I read (but did not shake like the delightful female in the illustration “AI and Mass Spying.” The author is a highly regarded “public interest technologist,” an internationally renowned security professional, and a security guru. For me, the key factoid is that he is a fellow at the Berkman Klein Center for Internet & Society at Harvard University and a lecturer in public policy at the Harvard Kennedy School. Mr. Schneier is a board member of the Electronic Frontier Foundation and the most, most interesting organization AccessNow.

image

Fear speaks clearly to those in retirement communities, elder care facilities, and those who are uninformed. Let’s say, “Grandma, you are going to be watched when you are in the bathroom.” Thanks, MSFT Copilot. I hope you are sending data back to Redmond today.

I don’t want to make too much of the Harvard University connection. I feel it is important to note that the esteemed educational institution got caught with its ethical pants around its ankles, not once, but twice in recent memory. The first misstep involved an ethics expert on the faculty who allegedly made up information. The second is the current hullabaloo about a whistleblower allegation. The AP slapped this headline on that report: “Harvard Muzzled Disinfo Team after $500 Million Zuckerberg Donation.” (I am tempted to mention the Harvard professor who is convinced he has discovered fungible proof of alien technology.)

So what?

The article “AI and Mass Spying” is a baffler to me. The main point of the write up strikes me as:

Summarization is something a modern generative AI system does well. Give it an hourlong meeting, and it will return a one-page summary of what was said. Ask it to search through millions of conversations and organize them by topic, and it’ll do that. Want to know who is talking about what? It’ll tell you.

I interpret the passage to mean that smart software in the hands of law enforcement, intelligence operatives, investigators in one of the badge-and-gun agencies in the US, or a cyber lawyer is really, really bad news. Smart surveillance has arrived. Smart software can process masses of data. Plus the outputs may be wrong. I think this means the sky is falling. The fear one is supposed to feel is going to be the way a chicken feels when it sees the Chik-fil-A butcher truck pull up to the barn.

Several observations:

  1. Let’s assume that smart software grinds through whatever information is available to something like a spying large language model. Are those engaged in law enforcement are unaware that smart software generates baloney along with the Kobe beef? Will investigators knock off the verification processes because a new system has been installed at a fusion center? The answer to these questions is, “Fear advances the agenda of using smart software for certain purposes; specifically, enforcement of rules, regulations, and laws.”
  2. I know that the idea that “all” information can be processed is a jazzy claim. Google made it, and those familiar with Google search results knows that Google does not even come close to all. It can barely deliver useful results from the Railway Retirement Board’s Web site. “All” covers a lot of ground, and it is unlikely that a policeware vendor will be able to do much more than process a specific collection of data believed to be related to an investigation. “All” is for fear, not illumination. Save the categorical affirmatives for the marketing collateral, please.

Supplied records »
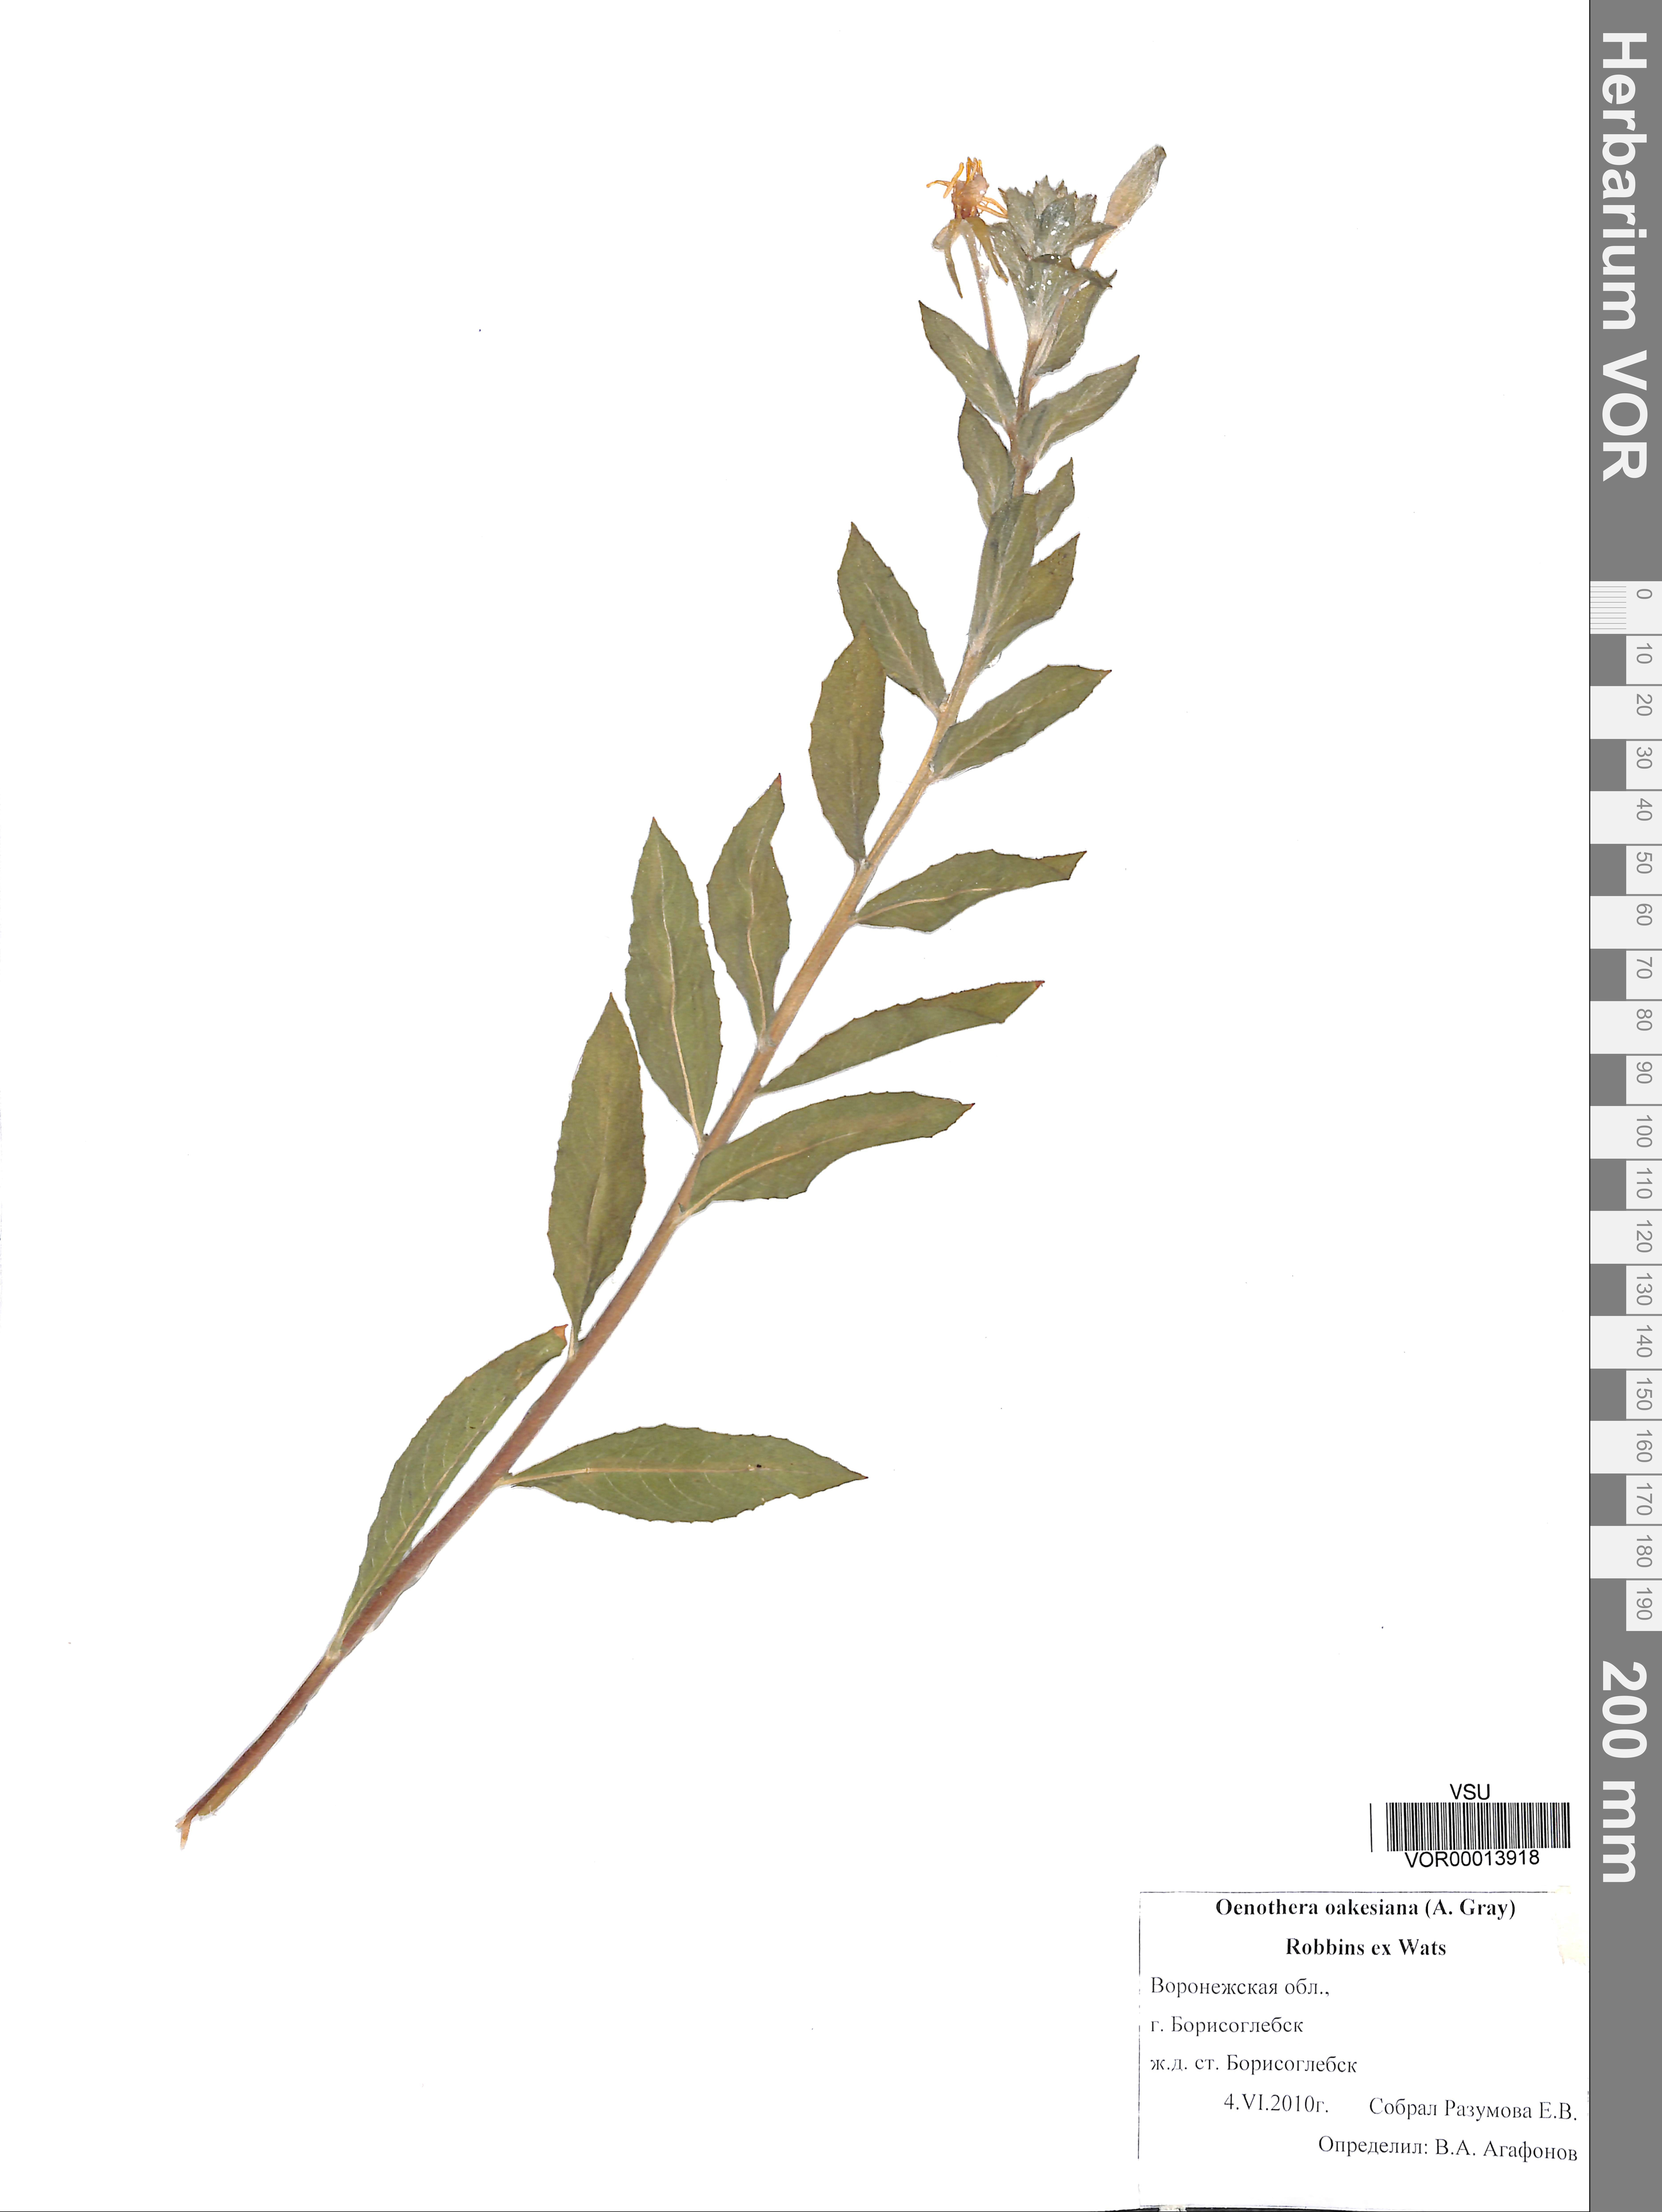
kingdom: Plantae
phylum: Tracheophyta
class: Magnoliopsida
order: Myrtales
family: Onagraceae
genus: Oenothera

What you are asked to do »
Using the commentary on "AI and Mass Spying," explain in one to three sentences why the writer doubts the claim that "all" information can be processed.

Answer »
Google made the same claim, yet its search results don't come close to all and can barely deliver useful results from the Railway Retirement Board's website. The writer also thinks a policeware vendor is unlikely to do much more than process a specific collection of data believed to relate to an investigation.